Background: Healthy physical activity behaviours during the early years are linked with several health benefits and track over time into adulthood. Gross motor skills are an important determinant of physical activity. Children’s physical activity levels and motor competence has declined over the past years. Although parents have a central role in influencing their children, parents’ perspectives on physical activity and early gross motor development is not well understood.
Objective: The aim of this study was to explore the perspectives of parents on early gross motor development and physical activity during the early childhood, living in low socio-economical areas in the Hague.
Methods: A qualitative study was conducted with an interpretive approach. A purposive sampling method was used to recruit parents of children aged 0-4 years old living in low socio-economical neighbourhoods in the Hague. Semi-structured interviews (n=15) were conducted by phone and face-to-face. A thematic content analysis was used to analyse the data.

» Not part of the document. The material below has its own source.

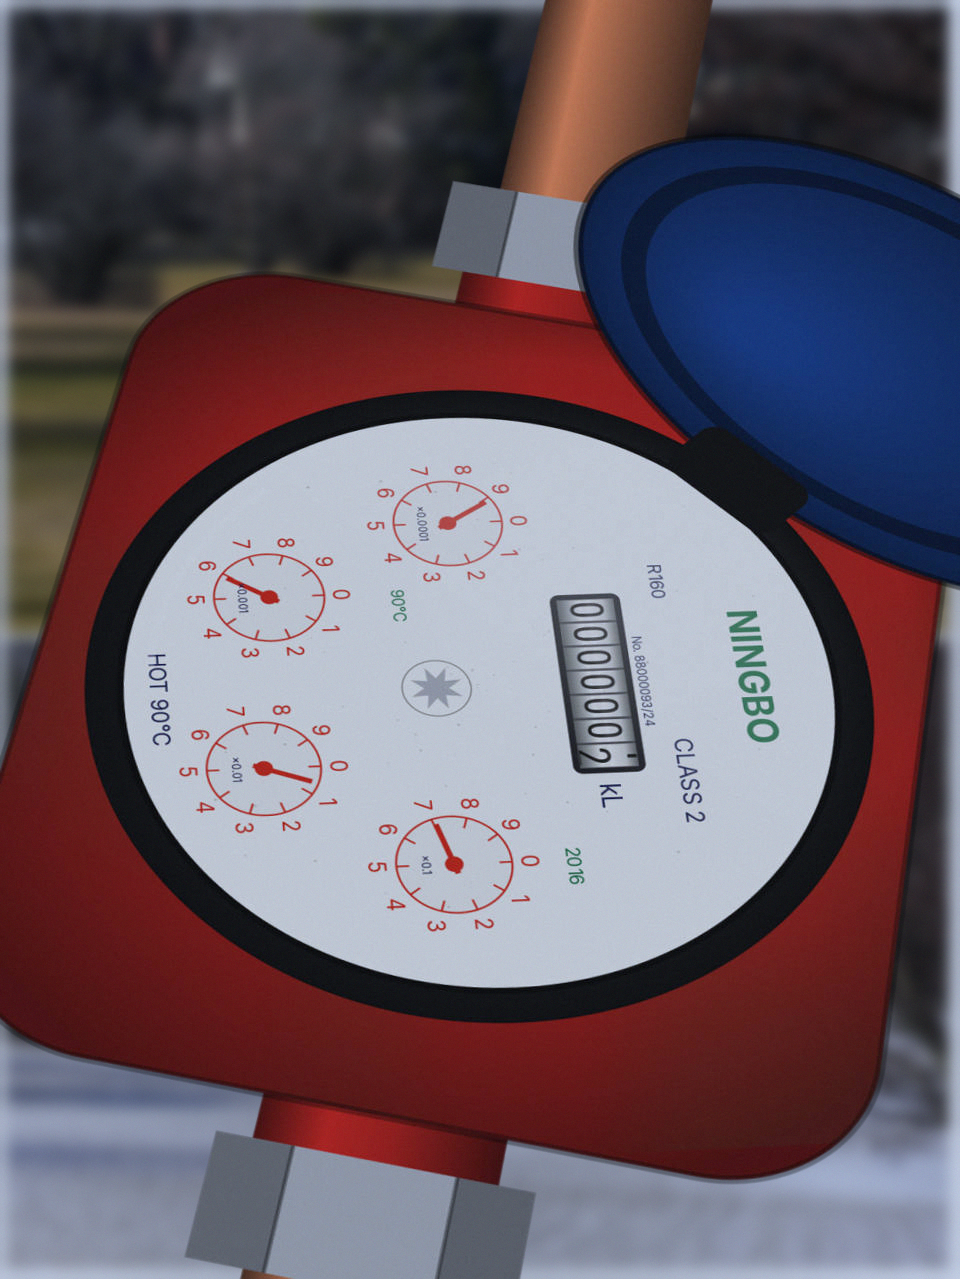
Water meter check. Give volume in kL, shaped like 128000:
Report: 1.7059
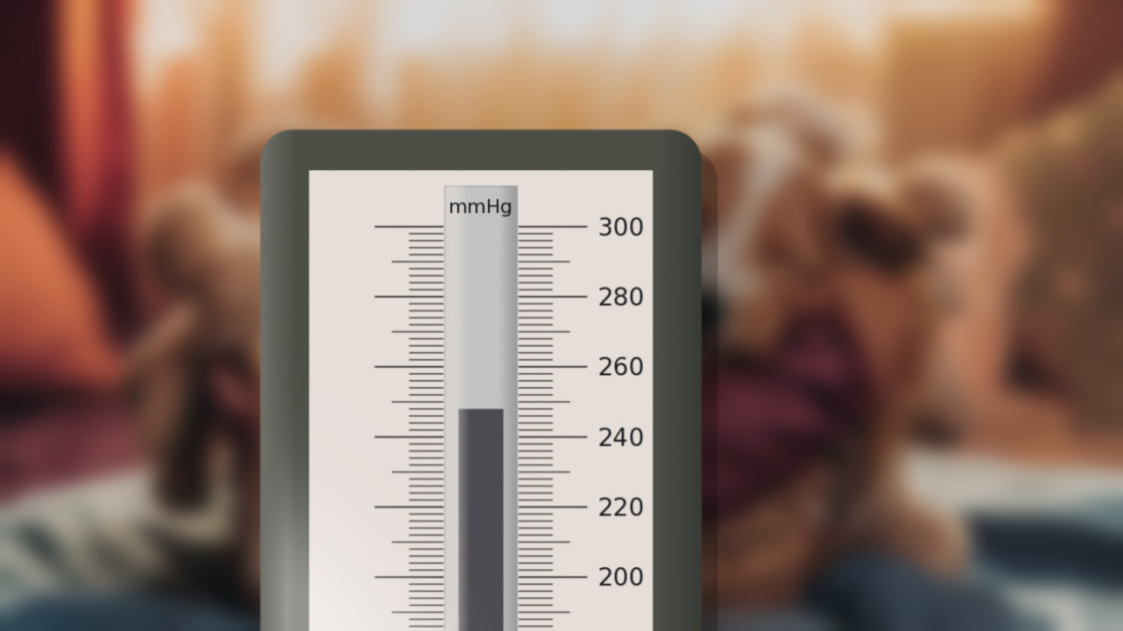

Results: Although parents were aware of the positive effects of physical activity, parents took a more or less active attitude in stimulating their child’s physical activity and gross motor development, whereby most parents believed in a natural development and maturation. Parental practices within the home environment and outdoor environment were identified. However, barriers inhibited their children’s physical activity at interpersonal and organizational level. In addition, parents were not aware of physical activity recommendations given by the WHO. In addition, parents did not recognize their own child’s physical activity levels. Parents expressed several needs including more information about the early gross motor development, more social contact with other parents and affordable and age-appropriate activities in the neighbourhood.
Conclusion: It can be concluded that there is a discrepancy between the importance that parents attach to physical activity for their child and the actual practices of parents in stimulating their child’s early gross motor development and physical activity. The findings in this study could facilitate the development of an effective parental intervention programme aimed at improving the physical activity levels and gross motor skills of children in the early years.